**Gekozen fragment:**

---*---

Echt (n)iets voor

Teaser: Zegeningen van Caroline Albertine Minor

Thisishowweread zet de literaire week goed in met een teaser uit het nieuwste boek van Caroline Albertine Minor. De Deense schrijfster is een prijsbeest pur sang en rijfde met Zegeningen verschillende prijzen en nominaties binnen: de Michael Strungeprijs,  The Great Tour en nominaties voor de Montana literatuurprijs, de Politieke literatuurprijs en de literatuurprijs van de Noorse Raad.

Zegeningen, een intense en oprechte verhalenbundel, brengt hoop waar duisternis en verdriet heerst. Een uitwisselingsstudente pleegt zelfmoord in Australië, een jonge moeder rouwt stiekem om de dood van haar minnaar en een dochter zoekt toenadering tot haar stervende vader. Verhalen rond rouw, maar ook rond troost en warmte uit onverwachte hoek: een toevallige ontmoeting, een koffie of vriendschap.

Thisishowweread mag een teaser publiceren uit Zegeningen. Op 2 november is Carolina te gast bij Crossing Border voor wie, na deze teaser en het boek, nog niet genoeg kunnen krijgen van deze getalenteerde schrijfster.

---*---

**Aangeleverde gegevens:**
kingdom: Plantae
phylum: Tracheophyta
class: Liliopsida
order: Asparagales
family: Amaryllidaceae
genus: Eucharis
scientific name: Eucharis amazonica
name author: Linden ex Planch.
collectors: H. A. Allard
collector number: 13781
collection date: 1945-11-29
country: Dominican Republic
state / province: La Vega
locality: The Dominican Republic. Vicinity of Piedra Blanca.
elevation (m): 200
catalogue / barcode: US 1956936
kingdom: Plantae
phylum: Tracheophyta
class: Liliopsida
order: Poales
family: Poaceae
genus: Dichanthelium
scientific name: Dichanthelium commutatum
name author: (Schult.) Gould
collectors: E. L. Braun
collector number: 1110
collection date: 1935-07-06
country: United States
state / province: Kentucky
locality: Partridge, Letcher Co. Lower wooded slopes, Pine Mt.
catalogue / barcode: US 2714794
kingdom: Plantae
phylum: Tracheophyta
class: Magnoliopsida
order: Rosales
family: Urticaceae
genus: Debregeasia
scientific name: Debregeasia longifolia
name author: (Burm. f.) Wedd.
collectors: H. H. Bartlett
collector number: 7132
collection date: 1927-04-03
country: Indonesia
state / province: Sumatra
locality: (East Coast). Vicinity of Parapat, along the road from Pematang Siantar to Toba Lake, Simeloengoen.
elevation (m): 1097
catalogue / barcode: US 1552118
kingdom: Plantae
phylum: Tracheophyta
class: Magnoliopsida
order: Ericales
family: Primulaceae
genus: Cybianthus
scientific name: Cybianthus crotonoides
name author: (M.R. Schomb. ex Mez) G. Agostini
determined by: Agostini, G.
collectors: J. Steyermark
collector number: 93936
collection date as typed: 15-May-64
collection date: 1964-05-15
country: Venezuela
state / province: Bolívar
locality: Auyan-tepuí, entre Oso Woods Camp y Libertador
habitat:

---*---

**Doel:** Schrijf het stuk over de verhalenbundel Zegeningen verder, te beginnen na de laatste zin.

**Antwoord:**
Op een bankje in Engehaveparken gaven we het gewoon op. Ik bleef zitten en keek hoe hij wegstrompelde in zijn halflange, zwarte jas met een enorme behoefte om hem in de rug te schieten. Ik wilde zien hoe hij omviel en bleef liggen in het grind. Een karikatuur van een mens, maar ik was onmenselijk. Ik was nauwelijks meer in staat hem met respect te behandelen, maar sloeg en beet en spuugde en schopte. In de loop van het jaar dat sinds het ongeluk was verstreken, had ik een antiek vergrootglas, onze deur, een boek met Manara’s tekeningen en een aantal sweaters van hem vernield. Ik wandelde het park uit, terug naar de win- kel die we met lege handen hadden verlaten en kocht een mondharmonica en een puzzel voor onze zoon.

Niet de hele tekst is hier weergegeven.